# [Extract]
What Your Choice of Drug Slang Says About You
From "hippy crack" to "high grade", the terms you use to describe drugs give away a lot.
By this stage you should have learnt that the only words you actually need to talk about drugs are basically: "weed", "coke", "pills" and "ket". Maybe you'll need to use "hash" at some point, if you're getting specific, or possibly "2CB" if you're a real wreckhead. But realistically you could talk about drugs using a maximum of eight words.
Yet drugs are constantly gaining new street synonyms. People remain permanently unhappy to call them by their dictionary name.
There are so many street names for drugs that the ones people use can tell you a shit ton about them: how relaxed they are around them, how much they enjoyed it last time, who they take them with, where they grew up, and of course, how fucking cool they are.
So here's a pretty comprehensive, in no way biased or speculative, 100% accurate guide to what your drug vocabulary says about you.
You are my mother. You are specifically referring to the only drugs story you have in your canon which goes "there was a bit of pot about, I tried it, didn't like it, passed it on." This rule applies to every mention of "pot" that has ever been made by any parent. There is always "a bit of it" and it is always "about". You never talk about "buying loads of pot" or getting "some quality pot". No, it has only ever been 1978 and there has only ever been "a bit of pot about".
You're a journalist at the Sun and you're probably writing about Raheem Sterling.
You are a robust Northern Bloke. The sort of robust Northern Bloke who manages to make taking drugs seem quite wholesome, a bit like you're tucking into a Sunday roast. You can spend entire evenings cutting up forearm-thick lines of beak and somehow maintain complete composure while the party around you crumbles into a cacophony of steaming chatter. You make checked shirts appear on trend. You wear Clark's desert boots. You've got lovely greying stubble and a nice watch. I think I like you, in that way.

# [Rows]
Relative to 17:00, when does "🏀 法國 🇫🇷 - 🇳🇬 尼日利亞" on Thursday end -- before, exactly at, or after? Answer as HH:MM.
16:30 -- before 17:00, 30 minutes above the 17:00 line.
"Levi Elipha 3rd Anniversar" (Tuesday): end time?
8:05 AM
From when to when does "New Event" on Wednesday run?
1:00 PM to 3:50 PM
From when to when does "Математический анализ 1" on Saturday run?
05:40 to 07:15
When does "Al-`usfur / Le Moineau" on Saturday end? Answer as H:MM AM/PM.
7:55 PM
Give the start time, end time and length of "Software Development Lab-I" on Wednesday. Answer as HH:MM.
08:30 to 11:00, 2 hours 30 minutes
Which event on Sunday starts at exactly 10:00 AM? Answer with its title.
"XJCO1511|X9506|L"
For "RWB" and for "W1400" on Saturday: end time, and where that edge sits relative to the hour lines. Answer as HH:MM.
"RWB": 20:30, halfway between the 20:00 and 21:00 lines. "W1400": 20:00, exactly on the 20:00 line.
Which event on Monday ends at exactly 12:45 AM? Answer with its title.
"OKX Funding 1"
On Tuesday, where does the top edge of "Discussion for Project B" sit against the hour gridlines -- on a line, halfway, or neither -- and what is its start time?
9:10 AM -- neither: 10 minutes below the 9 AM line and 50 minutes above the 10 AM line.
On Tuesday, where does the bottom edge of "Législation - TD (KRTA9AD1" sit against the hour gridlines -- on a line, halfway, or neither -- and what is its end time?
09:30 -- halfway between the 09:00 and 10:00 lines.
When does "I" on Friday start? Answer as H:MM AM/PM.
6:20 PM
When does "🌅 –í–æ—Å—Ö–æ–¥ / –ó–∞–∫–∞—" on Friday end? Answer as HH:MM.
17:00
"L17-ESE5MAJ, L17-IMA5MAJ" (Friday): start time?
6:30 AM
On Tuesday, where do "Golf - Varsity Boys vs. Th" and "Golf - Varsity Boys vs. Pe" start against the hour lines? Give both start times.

# [Problems]
(a) From the drug slang piece, reproduce word for word the passage that begins at the words "What Your Choice" and stops after the words "of eight words.".
(b) Answer these questions from the drug slang piece:
(i) At most, how many words could you realistically use to talk about drugs?
(ii) In the parent's drugs story, what year has it only ever been?
(iii) What boots does the robust Northern Bloke wear?

# [Answers for the tasks]
(a)
What Your Choice of Drug Slang Says About You
From "hippy crack" to "high grade", the terms you use to describe drugs give away a lot.
By this stage you should have learnt that the only words you actually need to talk about drugs are basically: "weed", "coke", "pills" and "ket". Maybe you'll need to use "hash" at some point, if you're getting specific, or possibly "2CB" if you're a real wreckhead. But realistically you could talk about drugs using a maximum of eight words.

(b)
(i) Eight.
(ii) 1978.
(iii) Clark's desert boots.